There are a lot of interesting things to do in aviation from which you can build a successful career, and disinterest in airline flying in no way makes you any less of a professional pilot than I. 

Other Professionals

Now, although I just promulgated a rather narrow definition of the term, there is another use of “professional” that merits discussion: not as an identity, but rather as a way to describe how a pilot conducts themselves in the cockpit. 

To me, describing a pilot as “a real professional” is one of the highest compliments possible, and one that has nothing to do with how anyone makes their money. There are plenty of pilots whose flying style is best described as “professional” though they have never made a dime in aviation. And conversely, not all professional pilots act professionally; the vast majority do, but outliers do slip through.

As a young flight instructor, I saw a wide variance in how people conduct themselves in airplanes, and over time I came to recognize that experience is only part of the recipe. I’ve seen student pilots fly in a professional manner, and I’ve seen commercial pilots and ATPs veer far from it. I’ve seen Cubs flown masterfully and jets being handled hamfistedly. 

The pilots I’ve always admired most, no matter how they earn their paycheck, are those who know their aircraft and their personal limits well, who do things in a methodical, consistent manner, who approach each flight critically and thoughtfully, who make a habit of assessing and mitigating risks, and who fly with predictable smoothness and precision. 

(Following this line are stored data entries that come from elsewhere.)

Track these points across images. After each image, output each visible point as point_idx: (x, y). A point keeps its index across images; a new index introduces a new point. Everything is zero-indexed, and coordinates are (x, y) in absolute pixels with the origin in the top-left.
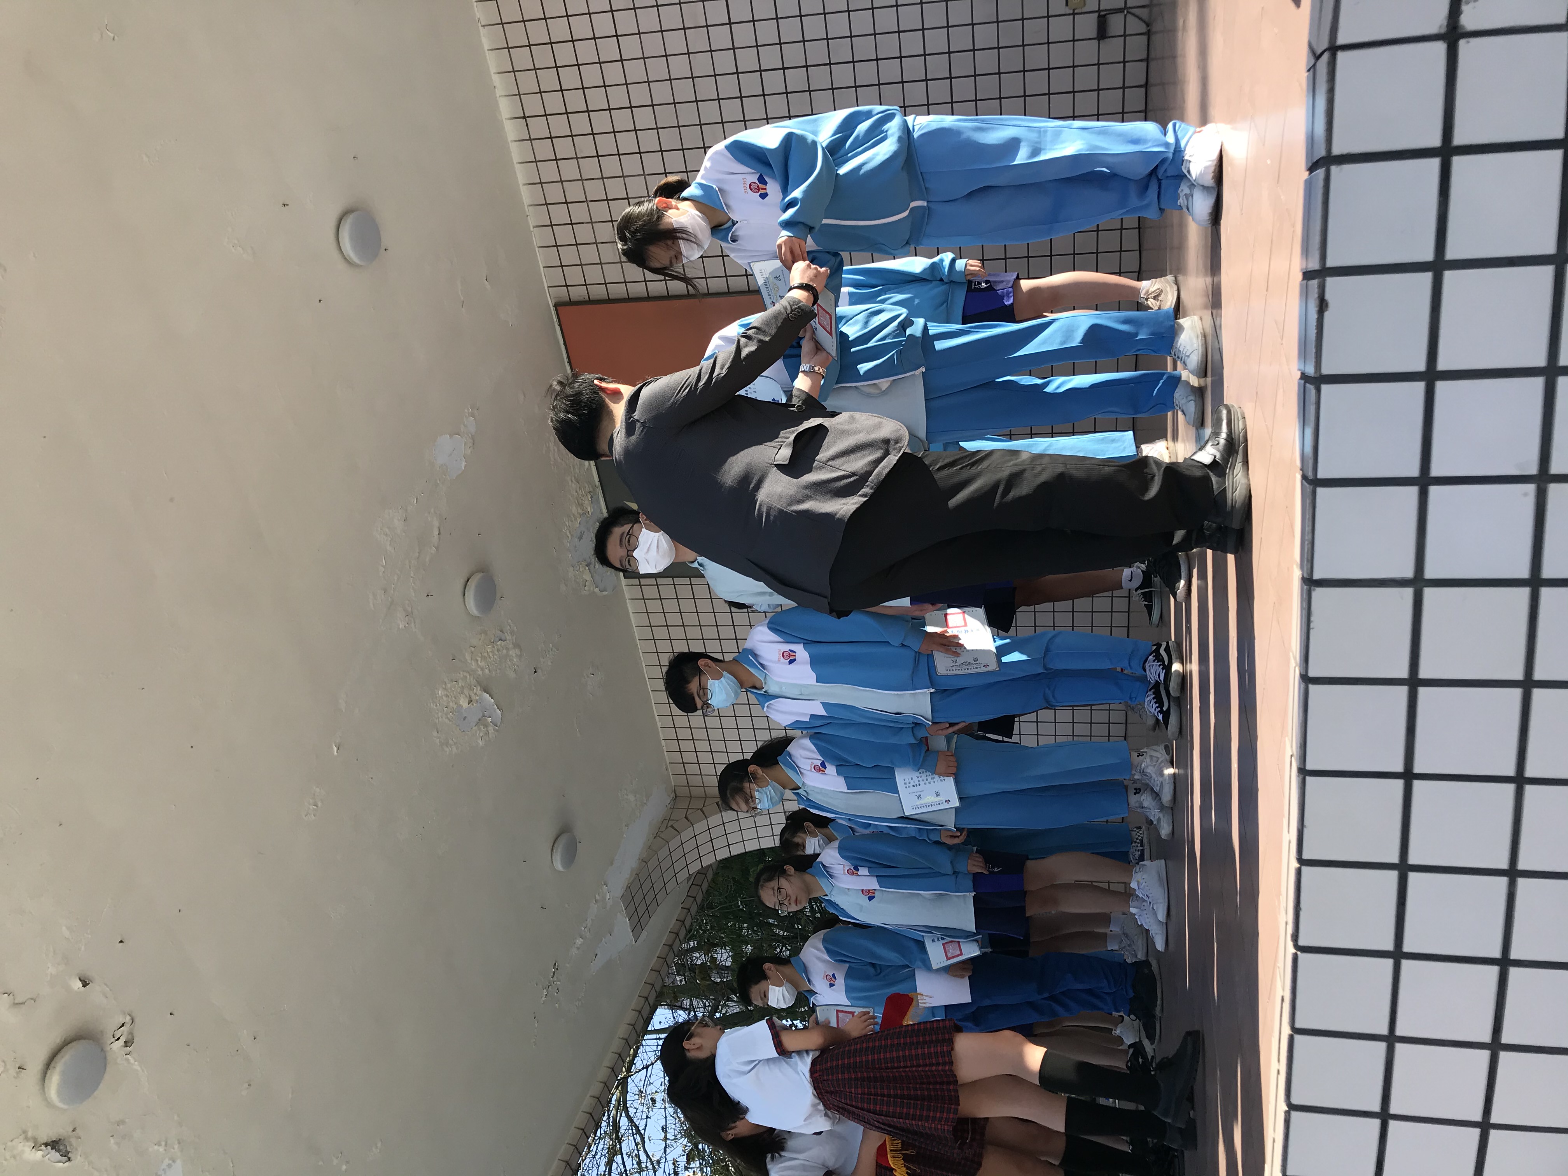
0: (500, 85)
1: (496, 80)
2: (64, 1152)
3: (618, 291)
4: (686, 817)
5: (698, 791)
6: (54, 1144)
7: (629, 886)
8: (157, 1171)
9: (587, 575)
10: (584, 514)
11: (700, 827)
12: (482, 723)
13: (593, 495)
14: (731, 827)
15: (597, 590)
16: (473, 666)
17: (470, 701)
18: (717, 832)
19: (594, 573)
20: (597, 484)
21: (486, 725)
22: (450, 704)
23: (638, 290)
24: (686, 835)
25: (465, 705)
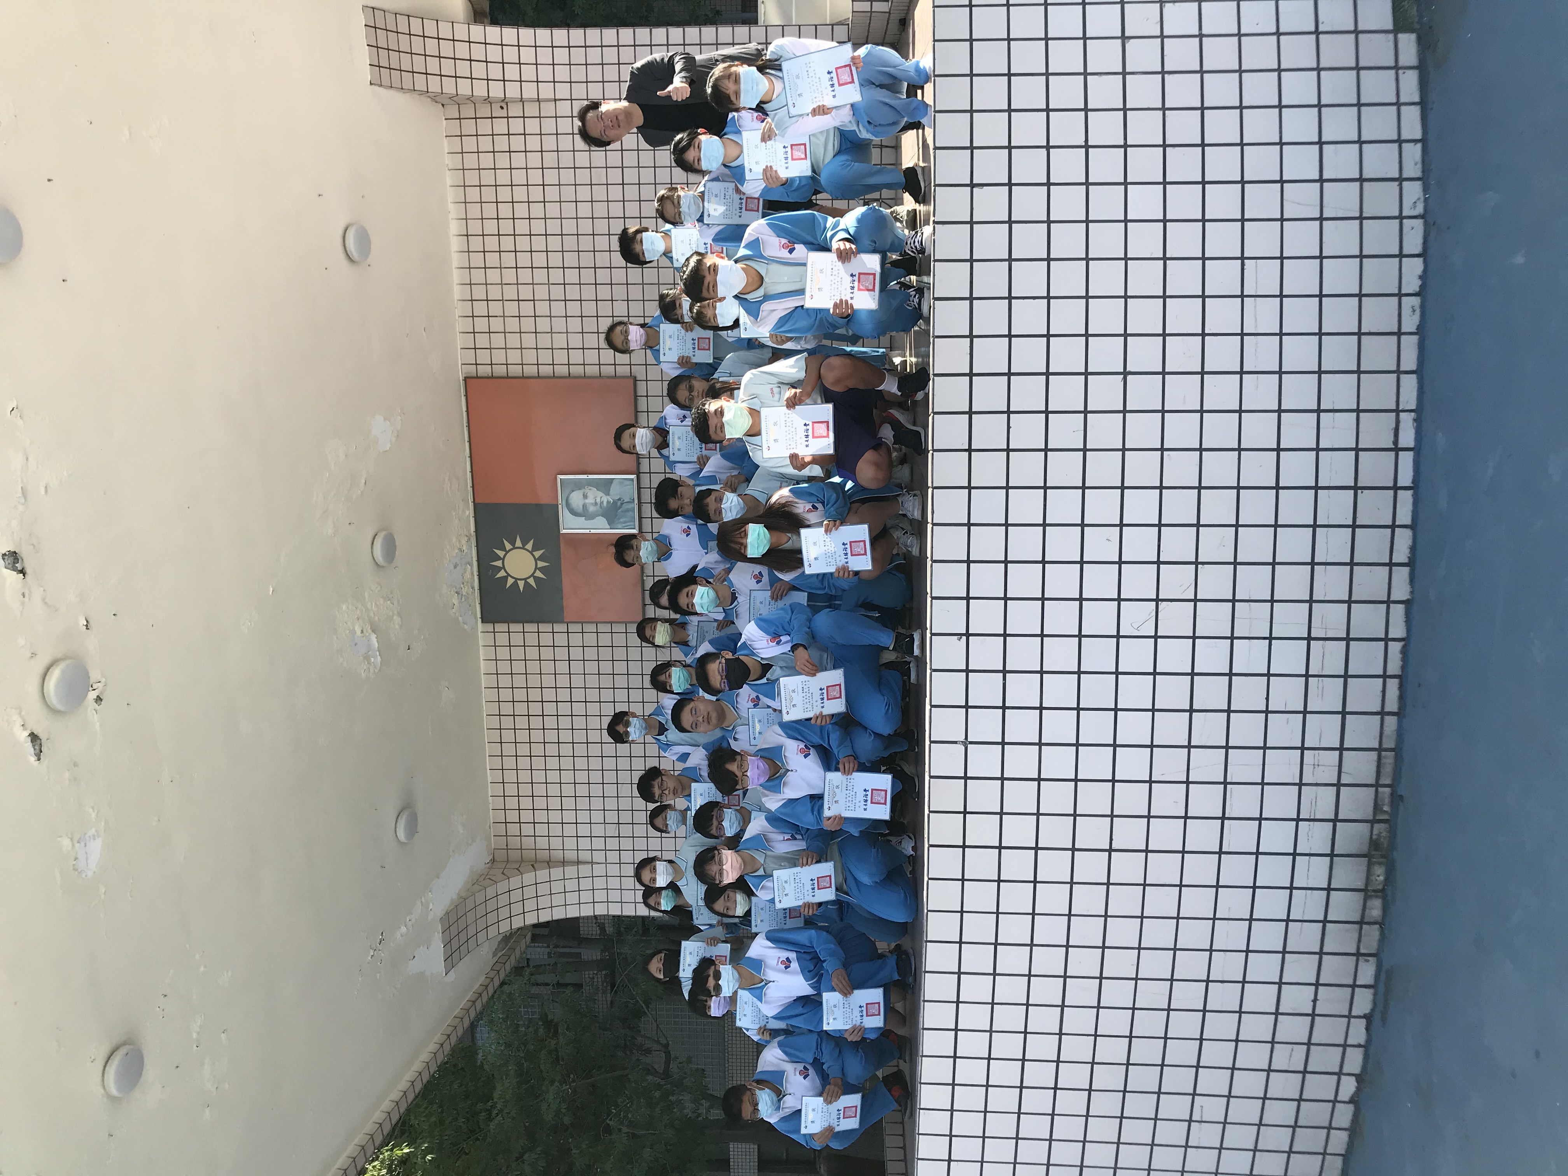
0: (454, 211)
1: (451, 207)
2: (38, 751)
3: (515, 370)
4: (503, 873)
5: (515, 855)
6: (34, 737)
7: (447, 913)
8: (85, 834)
9: (455, 601)
10: (460, 550)
11: (515, 882)
12: (367, 658)
13: (468, 541)
14: (543, 889)
15: (460, 619)
16: (369, 605)
17: (362, 632)
18: (529, 892)
19: (460, 602)
20: (473, 534)
21: (369, 663)
22: (349, 623)
23: (531, 370)
24: (502, 887)
25: (358, 633)
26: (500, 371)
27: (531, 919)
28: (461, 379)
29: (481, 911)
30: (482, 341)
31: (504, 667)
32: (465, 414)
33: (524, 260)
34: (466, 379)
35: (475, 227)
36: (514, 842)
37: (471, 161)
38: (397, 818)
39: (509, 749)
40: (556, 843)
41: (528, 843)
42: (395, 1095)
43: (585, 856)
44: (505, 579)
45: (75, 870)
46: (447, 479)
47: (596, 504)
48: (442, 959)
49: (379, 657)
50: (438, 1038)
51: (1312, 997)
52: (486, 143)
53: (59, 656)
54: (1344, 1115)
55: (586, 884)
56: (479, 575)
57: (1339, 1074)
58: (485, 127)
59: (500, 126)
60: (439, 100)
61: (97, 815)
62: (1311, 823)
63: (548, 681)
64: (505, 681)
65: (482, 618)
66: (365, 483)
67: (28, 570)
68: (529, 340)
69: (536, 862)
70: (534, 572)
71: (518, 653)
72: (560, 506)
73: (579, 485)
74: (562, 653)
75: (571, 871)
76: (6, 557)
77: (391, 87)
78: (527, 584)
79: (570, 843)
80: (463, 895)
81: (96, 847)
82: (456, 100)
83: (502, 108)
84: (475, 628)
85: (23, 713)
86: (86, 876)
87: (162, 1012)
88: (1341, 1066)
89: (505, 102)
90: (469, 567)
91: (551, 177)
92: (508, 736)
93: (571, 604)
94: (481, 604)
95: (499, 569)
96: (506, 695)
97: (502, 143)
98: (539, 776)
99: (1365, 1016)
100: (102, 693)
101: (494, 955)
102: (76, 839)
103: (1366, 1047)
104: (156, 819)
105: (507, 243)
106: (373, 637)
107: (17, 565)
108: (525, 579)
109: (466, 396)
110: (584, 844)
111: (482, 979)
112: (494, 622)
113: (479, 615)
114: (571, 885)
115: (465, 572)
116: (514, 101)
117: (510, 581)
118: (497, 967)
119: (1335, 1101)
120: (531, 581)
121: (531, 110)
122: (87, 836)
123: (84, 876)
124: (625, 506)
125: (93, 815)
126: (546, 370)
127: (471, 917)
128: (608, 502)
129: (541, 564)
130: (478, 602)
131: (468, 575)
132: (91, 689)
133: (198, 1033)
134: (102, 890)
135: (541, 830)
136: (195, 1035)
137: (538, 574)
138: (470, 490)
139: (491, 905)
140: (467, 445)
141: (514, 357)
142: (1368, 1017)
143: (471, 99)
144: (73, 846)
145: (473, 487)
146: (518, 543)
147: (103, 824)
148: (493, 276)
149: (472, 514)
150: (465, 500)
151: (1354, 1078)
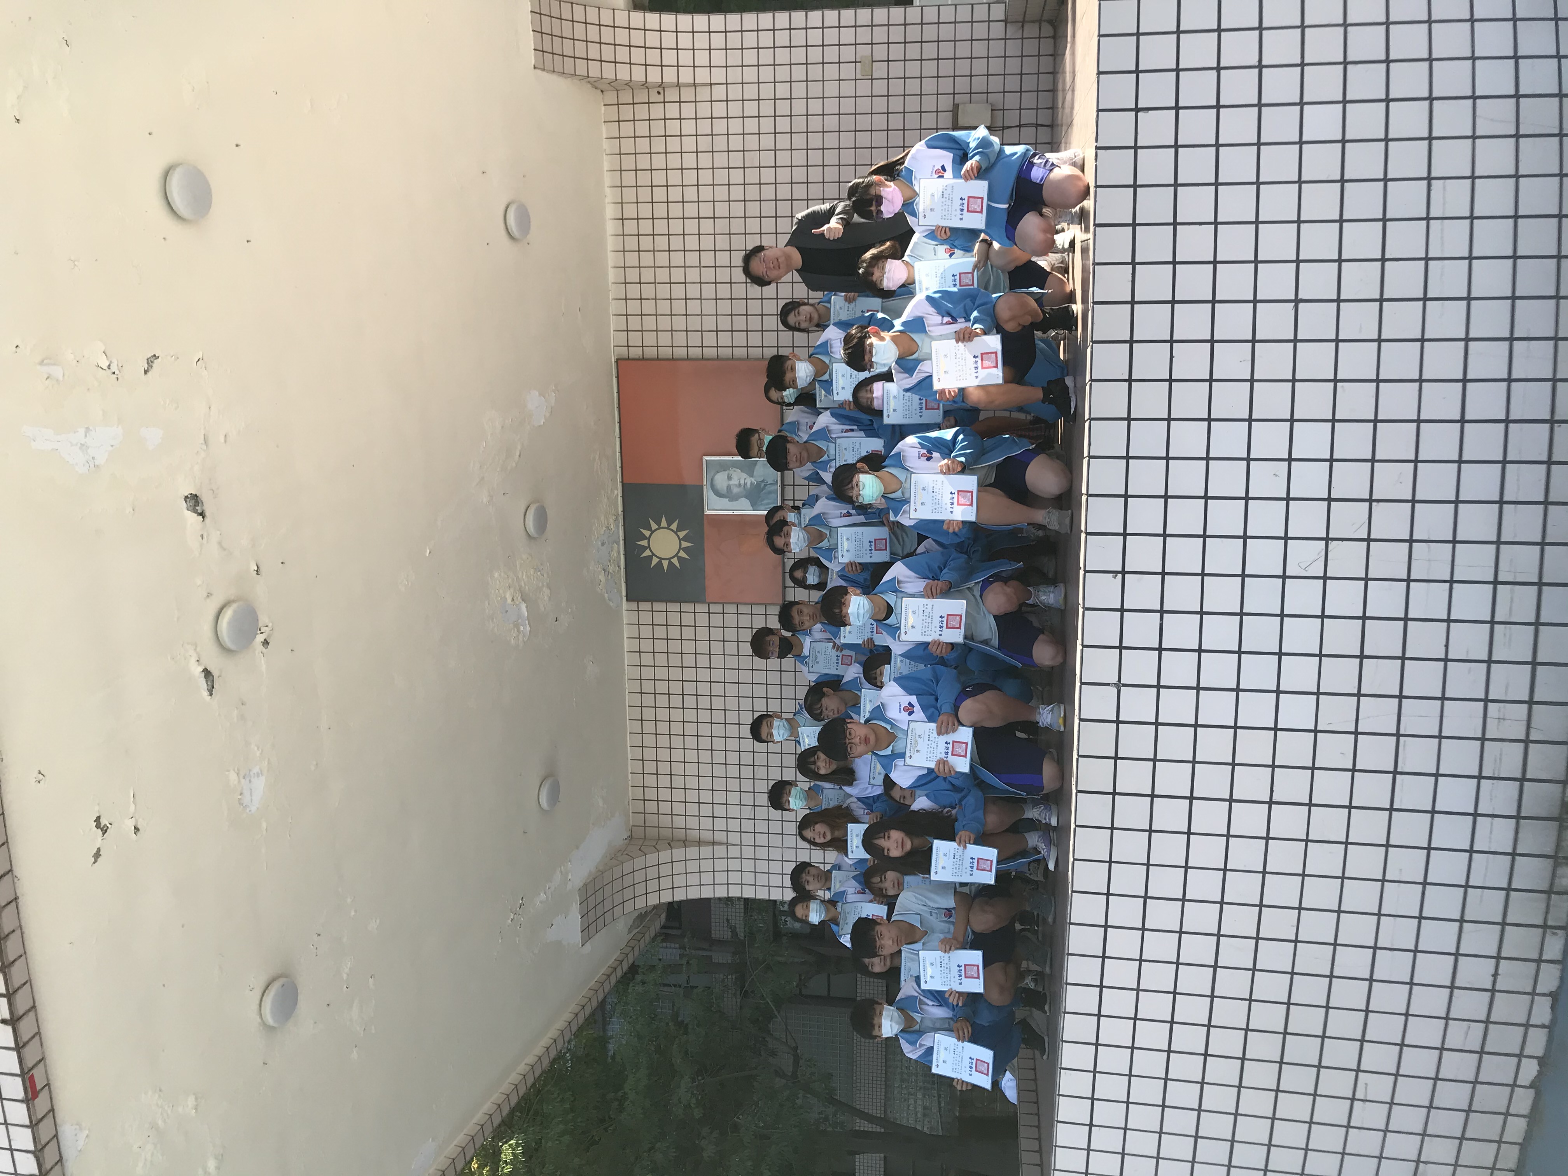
2: (210, 687)
3: (666, 352)
4: (640, 850)
5: (652, 833)
6: (207, 673)
7: (586, 885)
8: (250, 770)
9: (602, 577)
10: (608, 528)
11: (652, 859)
12: (517, 626)
13: (617, 519)
14: (679, 868)
15: (606, 595)
16: (520, 576)
17: (513, 600)
18: (665, 870)
19: (607, 580)
20: (620, 513)
21: (518, 631)
22: (501, 591)
23: (681, 352)
24: (639, 862)
25: (509, 601)
26: (651, 352)
27: (666, 897)
28: (613, 360)
29: (618, 885)
30: (634, 322)
31: (647, 645)
32: (616, 395)
33: (677, 243)
34: (618, 361)
35: (630, 211)
36: (652, 820)
37: (628, 146)
38: (540, 786)
39: (649, 727)
40: (692, 823)
41: (665, 821)
42: (531, 1059)
43: (720, 837)
44: (650, 558)
45: (241, 804)
46: (597, 457)
47: (740, 485)
48: (580, 931)
49: (528, 626)
50: (573, 1007)
51: (1492, 971)
52: (642, 128)
53: (232, 598)
54: (1523, 1101)
55: (720, 865)
56: (625, 554)
57: (1520, 1056)
58: (642, 112)
59: (657, 111)
60: (598, 85)
61: (261, 754)
62: (1495, 781)
63: (689, 660)
64: (647, 659)
65: (627, 596)
66: (520, 456)
67: (207, 514)
68: (679, 323)
69: (673, 840)
70: (678, 552)
71: (660, 632)
72: (705, 488)
73: (724, 467)
74: (702, 633)
75: (706, 851)
76: (188, 500)
77: (554, 71)
78: (671, 564)
79: (707, 823)
80: (601, 868)
81: (260, 784)
82: (615, 85)
83: (659, 93)
84: (620, 606)
85: (198, 649)
86: (250, 811)
87: (315, 951)
88: (1522, 1048)
89: (662, 86)
90: (616, 546)
91: (705, 160)
92: (649, 714)
93: (713, 585)
94: (626, 582)
95: (644, 548)
96: (648, 673)
97: (658, 128)
98: (677, 755)
99: (1550, 994)
100: (269, 636)
101: (630, 932)
102: (242, 774)
103: (1550, 1028)
104: (315, 763)
105: (661, 226)
106: (523, 607)
107: (197, 508)
108: (669, 559)
109: (618, 377)
110: (720, 824)
111: (617, 955)
112: (638, 600)
113: (624, 593)
114: (707, 865)
115: (612, 551)
116: (671, 85)
117: (655, 561)
118: (632, 943)
119: (1514, 1085)
120: (675, 561)
121: (687, 94)
122: (252, 773)
123: (248, 811)
124: (769, 488)
125: (258, 754)
126: (695, 352)
127: (608, 890)
128: (752, 484)
129: (685, 544)
130: (623, 580)
131: (614, 554)
132: (259, 632)
133: (348, 975)
134: (264, 825)
135: (679, 808)
136: (345, 976)
137: (682, 554)
138: (619, 470)
139: (628, 880)
140: (617, 425)
141: (665, 339)
142: (1554, 996)
143: (629, 84)
144: (239, 782)
145: (622, 467)
146: (664, 523)
147: (266, 763)
148: (647, 259)
149: (620, 495)
150: (614, 480)
151: (1535, 1062)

I’ll have more to say in future installments about how aspiring pros can bring professionalism into their training and flying from the get-go. It’s a worthwhile goal; for one thing (and most importantly), developing those habits early will help keep you safe as you gain experience. An added bonus is that this is still a pretty small industry, with some particularly intimate corners where reputation still matters, and becoming known as someone who brings a professional approach to every flight will give you more opportunities to move up to bigger and better things, if that is what you desire.